Tony Lavender had recently visited an old mill in Eskdale that was built in 1540. Tony has recreated this building with working sack hoist and two 3" pulleys with tyres for the millstones.

John Day drove all the way from Devon to be with us. He has just built a fairground Ferris wheel from a 1957 Meccano model plan, which was demonstrated to us. He also showed us a Mamod steam engine beautifully restored. He showed us the same engine some time ago prior to restoration in an awful state.

Peter Evans has got the build bug again and has just completed a Super Model Traction engine in medium green and red Meccano. This is one of four models he has presently on the go.

Neil Bedford is working on a Scamell Explorer tractor unit used to transport main battle tanks on the road. He now has a very impressive rolling chassis with six-wheel drive.

Richard Smith produced this impressive half-track.

David Northcott brought this nice single decker bus in blue and gold.

January 2004

Roger Baker came with an unusual American Meccano set of the 30s that was like a large scale X series set of parts that were held together by pop-rivets rather than nuts and bolts.

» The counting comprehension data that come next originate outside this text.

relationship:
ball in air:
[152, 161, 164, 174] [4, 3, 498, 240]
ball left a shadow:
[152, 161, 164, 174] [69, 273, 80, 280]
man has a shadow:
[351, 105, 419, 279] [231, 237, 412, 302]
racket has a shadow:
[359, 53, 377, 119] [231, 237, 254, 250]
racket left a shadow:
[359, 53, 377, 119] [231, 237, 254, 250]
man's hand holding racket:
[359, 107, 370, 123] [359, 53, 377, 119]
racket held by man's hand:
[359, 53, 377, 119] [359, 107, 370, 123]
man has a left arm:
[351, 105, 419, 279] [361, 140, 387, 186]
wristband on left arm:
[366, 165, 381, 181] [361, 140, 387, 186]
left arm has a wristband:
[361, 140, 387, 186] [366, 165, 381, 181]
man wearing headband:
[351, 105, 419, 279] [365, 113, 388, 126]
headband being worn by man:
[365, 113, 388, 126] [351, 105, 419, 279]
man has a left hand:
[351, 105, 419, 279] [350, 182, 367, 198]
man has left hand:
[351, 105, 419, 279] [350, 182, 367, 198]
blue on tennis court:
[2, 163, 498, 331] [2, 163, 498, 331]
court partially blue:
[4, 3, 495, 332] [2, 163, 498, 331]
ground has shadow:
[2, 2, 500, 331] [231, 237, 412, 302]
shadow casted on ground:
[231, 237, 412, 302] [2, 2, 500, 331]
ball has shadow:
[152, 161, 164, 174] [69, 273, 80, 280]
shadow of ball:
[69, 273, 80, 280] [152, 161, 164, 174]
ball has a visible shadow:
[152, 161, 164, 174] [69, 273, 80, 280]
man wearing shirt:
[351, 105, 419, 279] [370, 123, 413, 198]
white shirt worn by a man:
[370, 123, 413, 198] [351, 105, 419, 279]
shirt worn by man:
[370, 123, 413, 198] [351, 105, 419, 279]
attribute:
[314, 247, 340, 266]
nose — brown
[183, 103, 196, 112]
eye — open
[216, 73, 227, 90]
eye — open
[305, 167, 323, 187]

Sam Medworth had come right up to date with a 2003 Meccano ‘Design 3’ outfit that made a three-wheeler motorbike. Some of the parts were made from a form of spring steel with a ‘memory’, which meant they would spring back to their pre-formed shapes if you tried to bend them. Surely Frank Hornby himself would have been intrigued by such technology.

Tony Lavender demonstrated a device he had made for his grandson to show that the acceleration due to gravity is the same for all objects regardless of weight. We did not have the leaning tower of Pisa handy to operate it from so we had to make do with a dining room table, but it worked fine!

David Northcott had become smitten by a model tugboat he had seen accompanying a much larger model at Skegness last year. He reproduced it and brought his version along to entertain us.

Ron Garside, having made over twenty supermodels that are still up and running has clearly run out of nickel parts and so his latest, No. 10 a sawmill, is made from 70s bits, but ran as smoothly as all the others.

Richard Smith had decided to restart his Corsair fighter plane and build it in a more robust form that will cope more reliably with the skin he intends clothing it in. He has been working on the retracting undercarriage.

Malcolm brought a Primus car chassis outfit with the car made up (left on the picture). He had put this together for a future Constructor’s Quarterly article. He also had a Meccano Car Constructor model for comparison (on the right in the picture).